=== Work instruction ===
Rewrite all of the data below as a two-column CSV with the header text,answer. Put each piece of wording and the answer that follows it on one row, each in its own quoted field, with line breaks turned into spaces.

=== Available records ===
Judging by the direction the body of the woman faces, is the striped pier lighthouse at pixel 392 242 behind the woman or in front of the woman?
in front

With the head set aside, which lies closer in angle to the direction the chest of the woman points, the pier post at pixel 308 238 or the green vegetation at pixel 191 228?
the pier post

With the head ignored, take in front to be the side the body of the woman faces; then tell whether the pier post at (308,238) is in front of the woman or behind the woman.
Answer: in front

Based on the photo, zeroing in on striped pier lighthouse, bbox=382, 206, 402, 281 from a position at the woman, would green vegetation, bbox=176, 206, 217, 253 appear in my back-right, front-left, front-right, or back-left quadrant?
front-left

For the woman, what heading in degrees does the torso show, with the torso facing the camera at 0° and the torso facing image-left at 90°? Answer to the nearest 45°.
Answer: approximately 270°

=== Written answer ===
text,answer
"Judging by the direction the body of the woman faces, is the striped pier lighthouse at pixel 392 242 behind the woman or in front of the woman?","in front"
"With the head set aside, which lies closer in angle to the direction the chest of the woman points, the pier post at pixel 308 238 or the green vegetation at pixel 191 228?","the pier post"
"With the head ignored, take in front to be the side the body of the woman faces; then tell whether the pier post at (308,238) is in front of the woman or behind the woman. Answer:","in front"
"Based on the photo, zeroing in on striped pier lighthouse, bbox=382, 206, 402, 281 from a position at the woman, would green vegetation, bbox=176, 206, 217, 253 appear in my back-right, front-left, front-right, or back-left quadrant?","front-left"
"For the woman, what heading in degrees does the torso show, with the torso facing the camera at 0° and the torso facing image-left at 90°? Answer to the nearest 45°. Answer:","approximately 270°"